Dataset entries

──────────

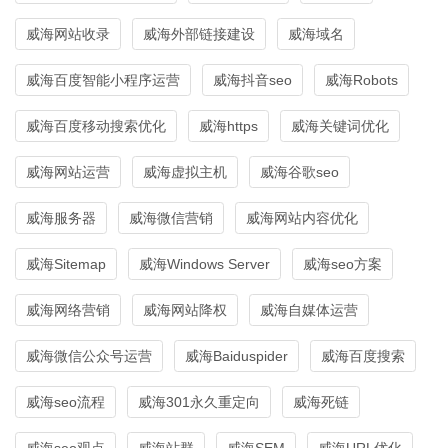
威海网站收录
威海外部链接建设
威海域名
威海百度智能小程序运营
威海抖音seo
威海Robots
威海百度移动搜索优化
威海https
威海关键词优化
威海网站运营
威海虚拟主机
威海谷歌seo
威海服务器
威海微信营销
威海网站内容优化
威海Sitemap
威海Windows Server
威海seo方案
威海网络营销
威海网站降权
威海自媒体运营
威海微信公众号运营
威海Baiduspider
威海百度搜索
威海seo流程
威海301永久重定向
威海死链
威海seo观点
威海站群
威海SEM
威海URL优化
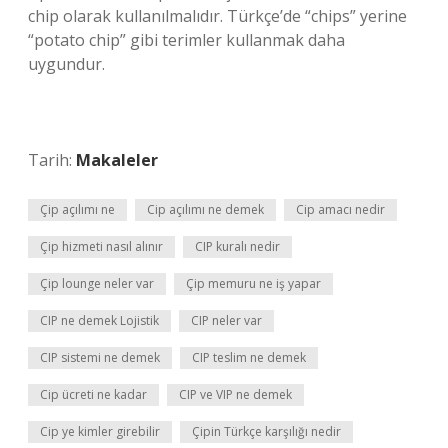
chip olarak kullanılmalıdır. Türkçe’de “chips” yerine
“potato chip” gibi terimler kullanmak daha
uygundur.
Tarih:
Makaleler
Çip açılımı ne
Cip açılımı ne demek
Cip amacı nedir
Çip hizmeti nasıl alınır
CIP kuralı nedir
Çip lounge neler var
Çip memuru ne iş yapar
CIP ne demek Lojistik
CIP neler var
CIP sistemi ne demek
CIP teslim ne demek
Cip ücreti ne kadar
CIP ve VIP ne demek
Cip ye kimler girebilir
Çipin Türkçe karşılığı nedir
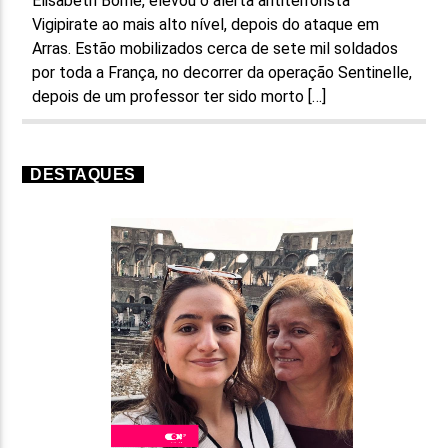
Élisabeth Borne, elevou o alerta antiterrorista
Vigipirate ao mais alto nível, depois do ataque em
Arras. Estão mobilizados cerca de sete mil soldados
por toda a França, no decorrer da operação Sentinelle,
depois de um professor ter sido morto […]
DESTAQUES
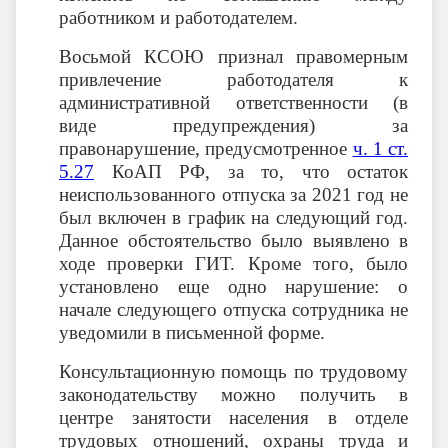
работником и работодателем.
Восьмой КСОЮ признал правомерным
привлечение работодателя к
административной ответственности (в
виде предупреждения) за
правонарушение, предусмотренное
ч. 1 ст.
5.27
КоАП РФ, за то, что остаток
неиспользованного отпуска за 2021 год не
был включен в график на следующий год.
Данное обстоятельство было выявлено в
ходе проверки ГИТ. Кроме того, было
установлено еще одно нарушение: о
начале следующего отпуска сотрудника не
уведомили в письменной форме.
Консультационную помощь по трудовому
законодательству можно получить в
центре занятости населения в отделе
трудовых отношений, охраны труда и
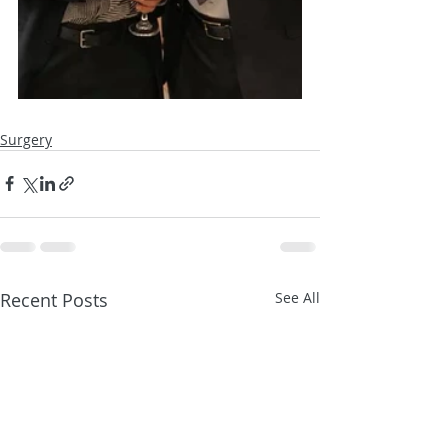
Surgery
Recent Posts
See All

──────────

Reproduce every line in the records above that contains the word "chip".

chip olarak kullanılmalıdır. Türkçe’de “chips” yerine
“potato chip” gibi terimler kullanmak daha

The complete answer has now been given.